[L’ÉTÉ BV] [CINÉMA] La jeune fille et les paysans
À l'occasion de l'été, BV vous propose de redécouvrir des films mis en avant lors de leur sortie au cinéma. Aujourd'hui, La jeune fille et les paysans, de Dorota Kobiela et Hugh Welchman.
En 2017, Dorota Kobiela et Hugh Welchman se firent connaître avec La Passion Van Gogh (Loving Vincent, en version originale), un long-métrage graphique et révolutionnaire qui voyait la peinture de l’homme à l’oreille coupée s’animer sous nos yeux. La technique consistait à tourner les séquences en prises de vues réelles, à reproduire ensuite chaque plan au pinceau et à donner vie à l’ensemble grâce à la magie de l’infographie. Un travail colossal qui nécessita toute une équipe de peintres et s’étendit sur huit longues années… À l’arrivée, si le scénario proposé s’avérait décevant – un genre d’enquête policière autour du suicide de Vincent van Gogh –, les moyens techniques mis en œuvre assuraient au spectateur une expérience cinématographique unique. Car à travers ce film, le couple Kobiela/Welchman ne célébrait rien de moins que la victoire de la peinture impressionniste sur le cinéma.
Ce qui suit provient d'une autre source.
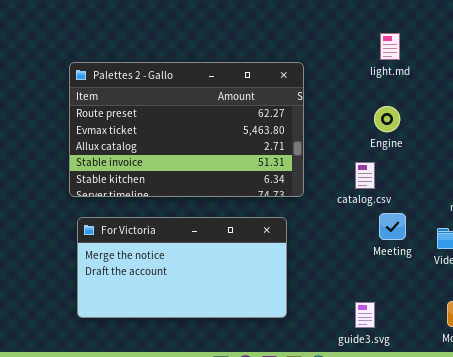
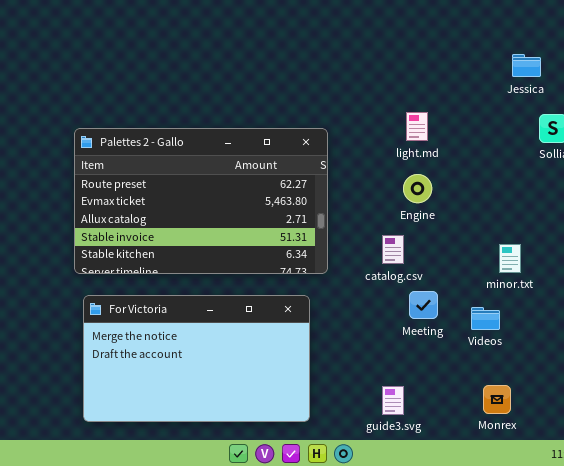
light.md: [380,33,400,60] -> [406,112,428,141], moved
For Victoria: [77,217,287,318] -> [83,295,310,422], resized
Adaptation d'un roman polonais à succès
Un retournement inattendu, quand on sait que l’impressionnisme partait précisément d’un constat d’échec de la peinture face à la photographie. En effet, les peintres de la fin du XIXe siècle estimaient que l’art pictural et figuratif de jadis avait désormais atteint ses limites, puisque rien ne pourrait jamais rivaliser avec le réalisme de la photo. La seule option possible pour tout artiste-peintre serait donc à présent d’embrasser l’abstraction, la subjectivité et le mouvement. De là, donc, la naissance de l’impressionnisme. Avec La Passion Van Gogh, les réalisateurs non seulement rendaient hommage aux vaincus de l’Histoire (les peintres) mais, en outre, affirmaient la supériorité sensitive et créatrice de ceux-ci sur les photographes et cinéastes. La pauvreté du scénario, par ailleurs, ne faisait que souligner la puissance évocatrice et le pouvoir des images primant sur toute ambition narrative.
Aujourd’hui, avec La jeune fille et les paysans, le couple Kobiela/Welchman et leur chef-peintre Piotr Dominak – qui officiait déjà sur La Passion Van Gogh – souhaitent réitérer leur formule. En portant à l’écran Les Paysans (Chłopi, en polonais), roman à succès de Władysław Reymont, un auteur-phare du mouvement de la Jeune Pologne du XIXe siècle, les réalisateurs décident enfin d’accorder autant d’importance au récit qu’aux images.
L’histoire proposée fait le tableau – c’est le cas de le dire – d’une paysannerie sur laquelle s’est bâtie toute notre civilisation européenne jusqu’à l’apparition de l’industrialisme et l’essor de la technologie. D’une noirceur peu commune, le récit suit une jeune femme, Jagna, éprise d’un paysan déjà marié, tandis que le père de celui-ci, Boryna, se met en tête de l’épouser. Source de conflits, notamment financiers, entre le père et le fils, Jagna se conforme à ce que l’on attend d’elle, épouse Boryna, mais subit, malgré cela, les jalousies, quolibets et médisances des paysans du coin. Perçu initialement comme une menace, le mari pourrait bien, finalement, se révéler son meilleur allié ; et son amant, la pire des ordures…
Profond mépris pour la paysannerie
Moins stimulant, intellectuellement, que La Passion Van Gogh, La jeune fille et les paysans n’en est pas moins riche sur le plan visuel. Bénéficiant d’un casting solide et d’une bande originale entraînante, ce second film de Dorota Kobiela et Hugh Welchman ravira pour la beauté de ses paysages et son ambiance, mais agace tout de même par son profond mépris pour la paysannerie, dépeinte comme arriérée, fruste et chicaneuse. De quoi conforter nos bobos dans leur représentation du monde… Le film aura au moins l’excuse d’être l’adaptation d’un classique de la littérature.